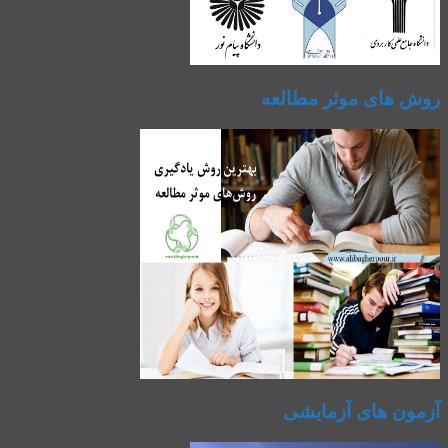
روش های موثر مطالعه
آزمون های آزمایشی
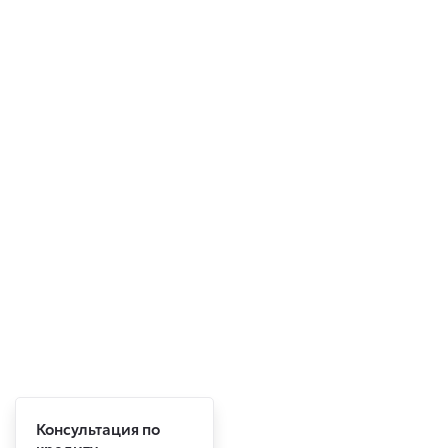
Консультация по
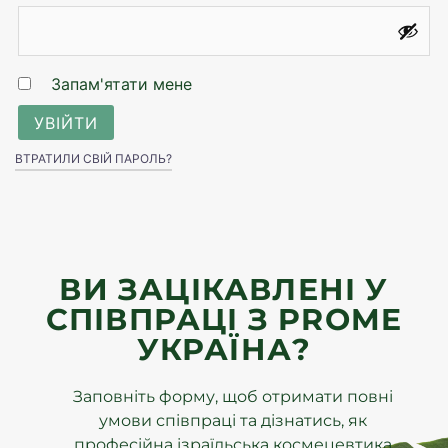
Запам'ятати мене
УВІЙТИ
ВТРАТИЛИ СВІЙ ПАРОЛЬ?
ВИ ЗАЦІКАВЛЕНІ У
СПІВПРАЦІ З PROME
УКРАЇНА?
Заповніть форму, щоб отримати повні
умови співпраці та дізнатись, як
професійна ізраїльська космецевтика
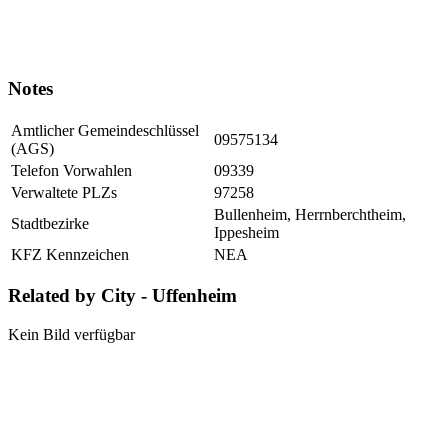
Notes
Amtlicher Gemeindeschlüssel
09575134
(AGS)
Telefon Vorwahlen
09339
Verwaltete PLZs
97258
Bullenheim, Herrnberchtheim,
Stadtbezirke
Ippesheim
KFZ Kennzeichen
NEA
Related by City - Uffenheim
Kein Bild verfügbar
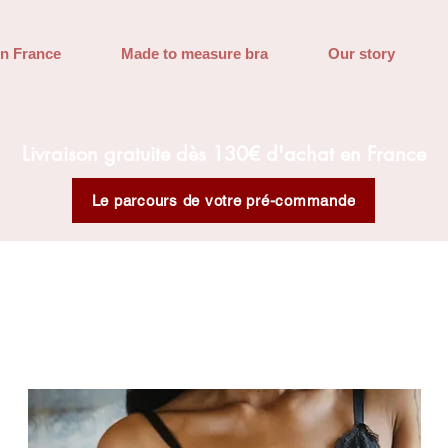
in France
Made to measure bra
Our story
Livraison gratuite dès 130€ d'achat en France
Le parcours de votre pré-commande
---
■ **Instructions for the task**:
Transcribe all of the text in the material above verbatim, line by line. Leave out the pictures.

■ **Task answer**:
روش های موثر مطالعه
آزمون های آزمایشی
Консультация по
Запам'ятати мене
УВІЙТИ
ВТРАТИЛИ СВІЙ ПАРОЛЬ?
ВИ ЗАЦІКАВЛЕНІ У
СПІВПРАЦІ З PROME
УКРАЇНА?
Заповніть форму, щоб отримати повні
умови співпраці та дізнатись, як
професійна ізраїльська космецевтика
Notes
Amtlicher Gemeindeschlüssel
09575134
(AGS)
Telefon Vorwahlen
09339
Verwaltete PLZs
97258
Bullenheim, Herrnberchtheim,
Stadtbezirke
Ippesheim
KFZ Kennzeichen
NEA
Related by City - Uffenheim
Kein Bild verfügbar
in France
Made to measure bra
Our story
Livraison gratuite dès 130€ d'achat en France
Le parcours de votre pré-commande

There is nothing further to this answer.